他将绝望提升为无望,将失败坚固为伟大的自然现象。然而激情,也在暗中燃发,以涌动的命运感和排他性,试图跨越任何一种单向的存在与被存在——“如果我被判决,那么我并非仅仅被判完蛋,而且被判决抗争到底。”

黄金在更高的天空舞蹈:曼德尔施塔姆散文论

曼德尔施塔姆的散文写作主要倚仗诗歌写作来救度,以至于其散文帝国的极限容积并不逊于诗歌帝国。俄罗斯文学的白银时代无疑是人类现代文学的黄金时代,很难想象,它竟然同时提供出20世纪最伟大的诗人和散文家茨维塔耶娃和曼德尔施塔姆(一个偏激的答案,但缘由毫不偏激)。

他浇筑的不是散文本身,而是另一种自治文体;不是诗歌的副产品,而是写作的写作,语言的语言,和从黄金潮水中打捞出的钻石骸骨。他对外部世界的精确指认无不附和着铺张而华丽的譬喻。世界被形容出来。形容,仍然意味着靠拢、啃噬与幻化极限的能力。他在辞令的名胜中鲜亮透光地扎根,不靠借位,不停歇于死路的中途。

曼德尔施塔姆为揭示世界和解释世界提供出绝异精良的道路。精良的道路,不是指向成就的道路,不是一劳永逸的道路。它弃绝一次性的直观摄取,而崇尚曲折、坚韧、凝重的多声部回音。其语言景观形状尖锐,色彩混杂,但整体清晰而挺拔。精良,并未提供标准,但提供了水平,时刻标记着个人写作的后天身高。

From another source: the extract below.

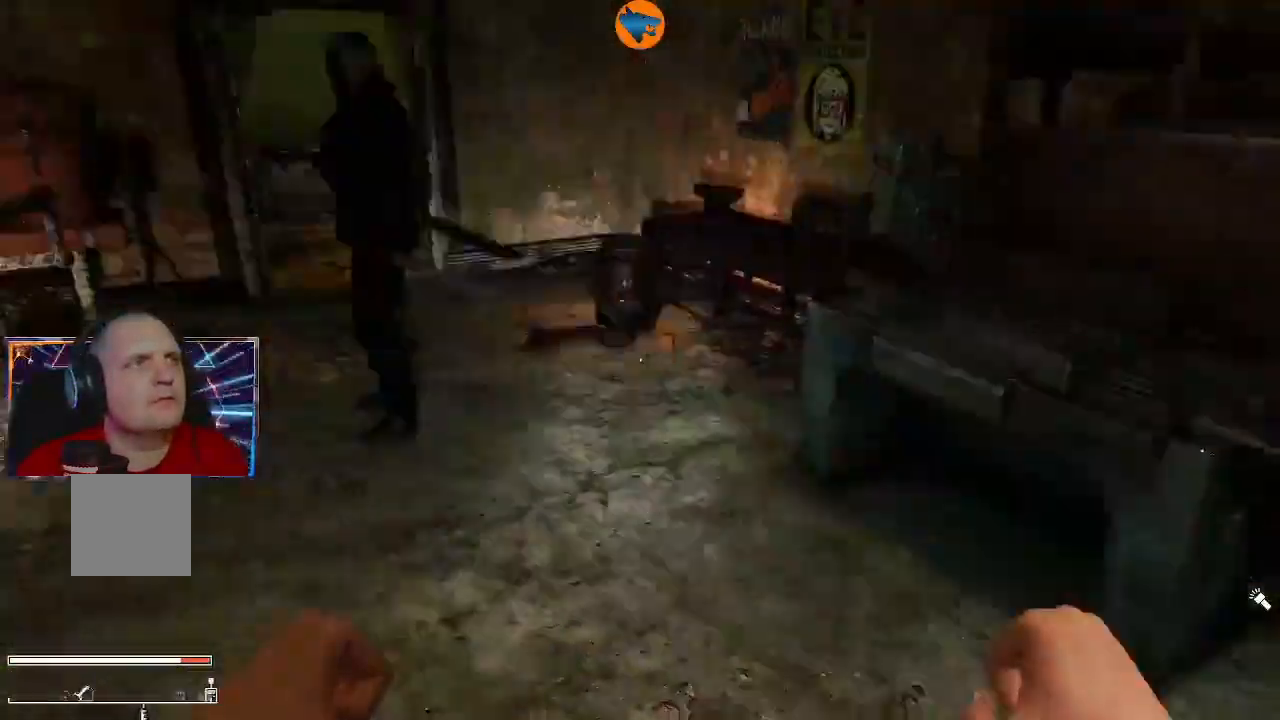
{"buttons": [], "left_stick": "up-left", "right_stick": "right", "events": [[33, "right_stick", "center"], [133, "left_stick", "up"], [133, "right_stick", "right"], [433, "left_stick", "up-left"]]}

读他的散文,日复一日,像走在险峻的阶梯上,脸庞掠过俄国北方飞来的眉毛僵硬的燕子,并被飞舞着通缉令和劳工证的阴冷空气所激刺。在高耸的维度下方,你将不断俯视自己,俯视所有庸碌的劳作者。他们在两页平展的稿纸间,朝九晚五地热爱生活,并浪费生命。但无论如何,都错失了温带大气圈之外更凛冽的歌声与更不可思议的影像。那些歌声和影像,定能使你一屁股坐在中国文学臃肿的座椅上。

“思想、科学体系、国家理论在他的体内歌唱,如同夜莺和玫瑰在他的前人的体内歌唱。有人说,革命的原因是星际空间的饥饿。应当将麦粒撒向天空。”那亩插满宝剑的焦灼文字曾耗尽了人类的力量,而且不断在最后——永远——占据着最后。在那块内心中弥漫着无边雪夜和无尽笛声的高地,他还印刻下上帝般的妄语:“谈到文学创作,我只知道生肉,只知道疯长的赘疣。”